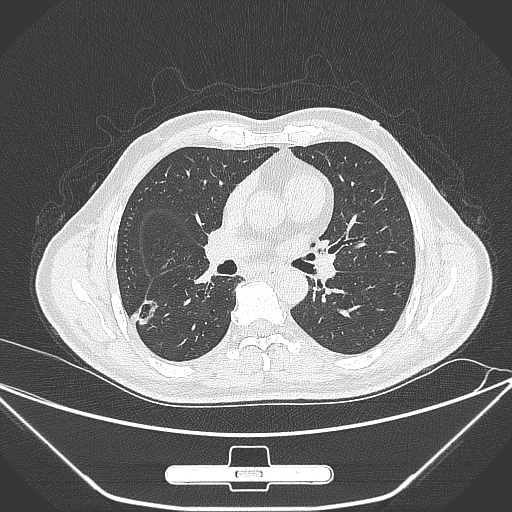
Chest CT, one axial slice. Position 155 of 310 along the scan axis. 120 kVp. Lung window (W 1500 / L -600 HU). 1 mm slice thickness. 512 × 512 image matrix. Male patient, age 71 years. Case-level facts recorded for this patient, not image findings: clinical TNM (as recorded): T1c N0 M0; histopathological grade: G2.
Annotated regions visible in this slice (rectangle marked by the reading radiologist):
- lung tumour (recorded histology: adenocarcinoma): bounding box <133,292,160,328> (left, top, right, bottom; pixels)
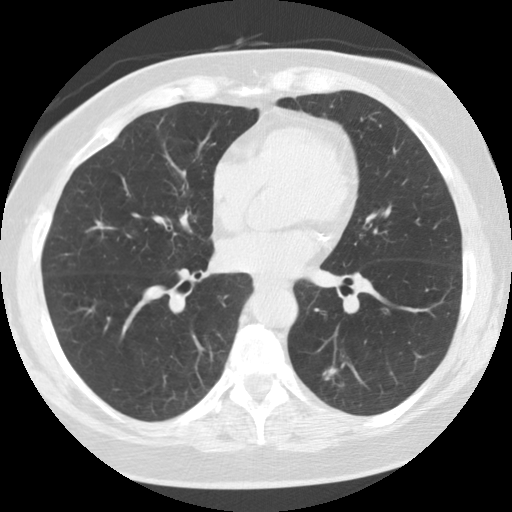
Low-dose screening chest CT, axial slice. Baseline annual screen. Lung window (W 1500 / L -600 HU). 2.5 mm slice thickness. Slice 67 of 115 in the series. 512 × 512 image matrix. Female, age 59 years at enrolment.
Lesion marked by an expert reader, bounding box <290,350,359,415> (left, top, right, bottom; pixels). The screening reader recorded 5 non-calcified nodules or masses ≥4 mm on this exam (right upper lobe, right lower lobe, left lower lobe, right lower lobe, left lower lobe); which of them this box marks is not recorded. Later outcome: lung cancer diagnosed 707 days after this screen — adenocarcinoma, NOS, left lower lobe, poorly differentiated (G3), stage IA (AJCC 6th edition), 15 mm at pathology.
* * * * * * *
Tally lines in the listing above that include the word "years"; respond with that number only.

2